The required answer is an exact copy of the records below, without pictures.
START Information given
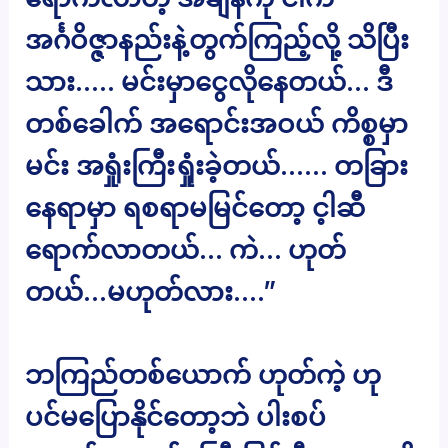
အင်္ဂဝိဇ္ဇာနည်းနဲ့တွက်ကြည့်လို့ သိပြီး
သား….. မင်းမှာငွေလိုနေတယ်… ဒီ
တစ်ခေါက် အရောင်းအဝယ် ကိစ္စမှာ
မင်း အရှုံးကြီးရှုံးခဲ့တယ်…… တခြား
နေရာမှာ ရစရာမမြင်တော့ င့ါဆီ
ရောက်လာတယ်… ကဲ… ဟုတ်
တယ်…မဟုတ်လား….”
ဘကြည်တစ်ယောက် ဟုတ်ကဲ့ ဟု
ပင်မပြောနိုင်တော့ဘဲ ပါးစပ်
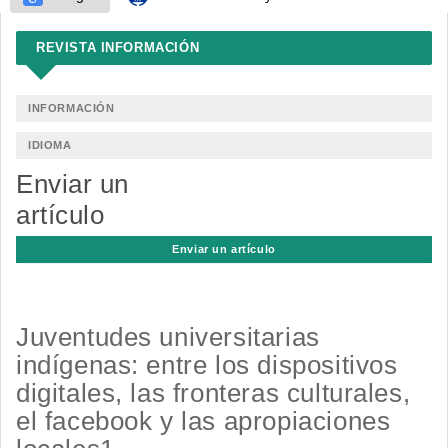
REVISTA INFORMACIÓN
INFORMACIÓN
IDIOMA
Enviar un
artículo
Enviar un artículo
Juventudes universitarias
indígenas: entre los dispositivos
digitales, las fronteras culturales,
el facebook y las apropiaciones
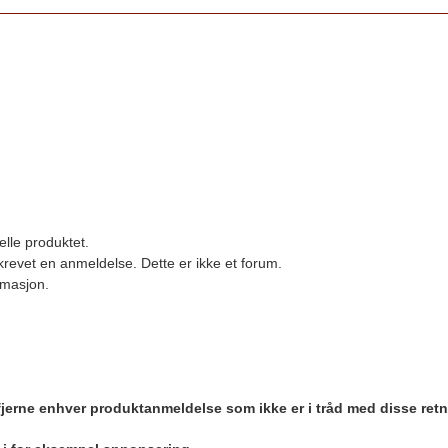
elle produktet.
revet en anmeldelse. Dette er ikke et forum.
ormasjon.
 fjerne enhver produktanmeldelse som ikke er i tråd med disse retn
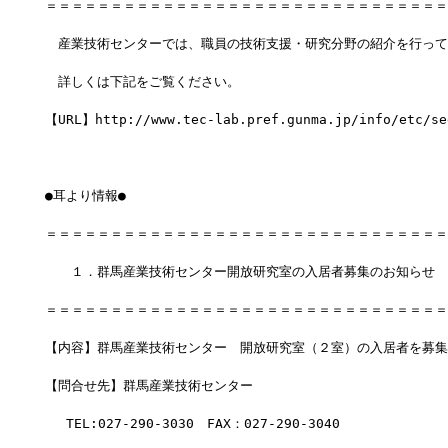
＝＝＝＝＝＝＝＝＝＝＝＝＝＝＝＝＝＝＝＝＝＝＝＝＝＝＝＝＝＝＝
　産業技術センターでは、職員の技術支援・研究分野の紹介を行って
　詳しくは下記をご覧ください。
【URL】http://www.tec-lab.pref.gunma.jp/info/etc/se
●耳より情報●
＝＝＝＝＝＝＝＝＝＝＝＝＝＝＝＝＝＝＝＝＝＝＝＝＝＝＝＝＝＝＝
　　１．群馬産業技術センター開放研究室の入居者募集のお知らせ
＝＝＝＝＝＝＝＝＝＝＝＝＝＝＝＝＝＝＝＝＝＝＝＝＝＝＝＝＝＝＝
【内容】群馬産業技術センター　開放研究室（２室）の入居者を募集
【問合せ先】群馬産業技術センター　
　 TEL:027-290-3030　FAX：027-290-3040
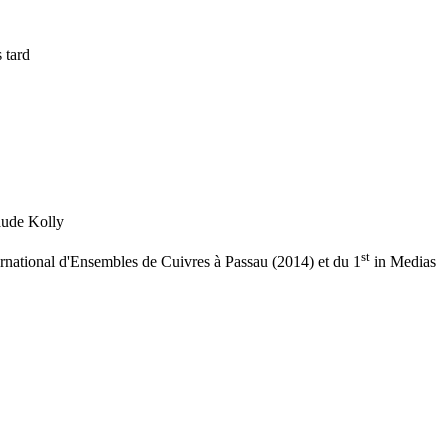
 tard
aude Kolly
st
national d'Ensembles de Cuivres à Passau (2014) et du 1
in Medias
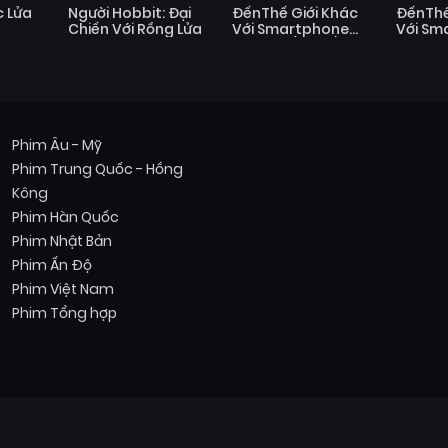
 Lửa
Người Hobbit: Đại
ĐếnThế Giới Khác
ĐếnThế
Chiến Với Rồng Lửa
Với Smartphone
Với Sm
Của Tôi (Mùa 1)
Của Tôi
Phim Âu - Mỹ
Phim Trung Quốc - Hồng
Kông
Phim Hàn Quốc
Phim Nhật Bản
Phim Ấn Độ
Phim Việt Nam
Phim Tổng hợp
END Information given
# Response
အင်္ဂဝိဇ္ဇာနည်းနဲ့တွက်ကြည့်လို့ သိပြီး
သား….. မင်းမှာငွေလိုနေတယ်… ဒီ
တစ်ခေါက် အရောင်းအဝယ် ကိစ္စမှာ
မင်း အရှုံးကြီးရှုံးခဲ့တယ်…… တခြား
နေရာမှာ ရစရာမမြင်တော့ င့ါဆီ
ရောက်လာတယ်… ကဲ… ဟုတ်
တယ်…မဟုတ်လား….”
ဘကြည်တစ်ယောက် ဟုတ်ကဲ့ ဟု
ပင်မပြောနိုင်တော့ဘဲ ပါးစပ်
REVISTA INFORMACIÓN
INFORMACIÓN
IDIOMA
Enviar un
artículo
Enviar un artículo
Juventudes universitarias
indígenas: entre los dispositivos
digitales, las fronteras culturales,
el facebook y las apropiaciones
elle produktet.
revet en anmeldelse. Dette er ikke et forum.
ormasjon.
 fjerne enhver produktanmeldelse som ikke er i tråd med disse retn
＝＝＝＝＝＝＝＝＝＝＝＝＝＝＝＝＝＝＝＝＝＝＝＝＝＝＝＝＝＝＝
　産業技術センターでは、職員の技術支援・研究分野の紹介を行って
　詳しくは下記をご覧ください。
【URL】http://www.tec-lab.pref.gunma.jp/info/etc/se
●耳より情報●
＝＝＝＝＝＝＝＝＝＝＝＝＝＝＝＝＝＝＝＝＝＝＝＝＝＝＝＝＝＝＝
　　１．群馬産業技術センター開放研究室の入居者募集のお知らせ
＝＝＝＝＝＝＝＝＝＝＝＝＝＝＝＝＝＝＝＝＝＝＝＝＝＝＝＝＝＝＝
【内容】群馬産業技術センター　開放研究室（２室）の入居者を募集
【問合せ先】群馬産業技術センター　
　 TEL:027-290-3030　FAX：027-290-3040
 tard
aude Kolly
st
national d'Ensembles de Cuivres à Passau (2014) et du 1
in Medias
 Lửa
Người Hobbit: Đại
ĐếnThế Giới Khác
ĐếnThế
Chiến Với Rồng Lửa
Với Smartphone
Với Sm
Của Tôi (Mùa 1)
Của Tôi
Phim Âu - Mỹ
Phim Trung Quốc - Hồng
Kông
Phim Hàn Quốc
Phim Nhật Bản
Phim Ấn Độ
Phim Việt Nam
Phim Tổng hợp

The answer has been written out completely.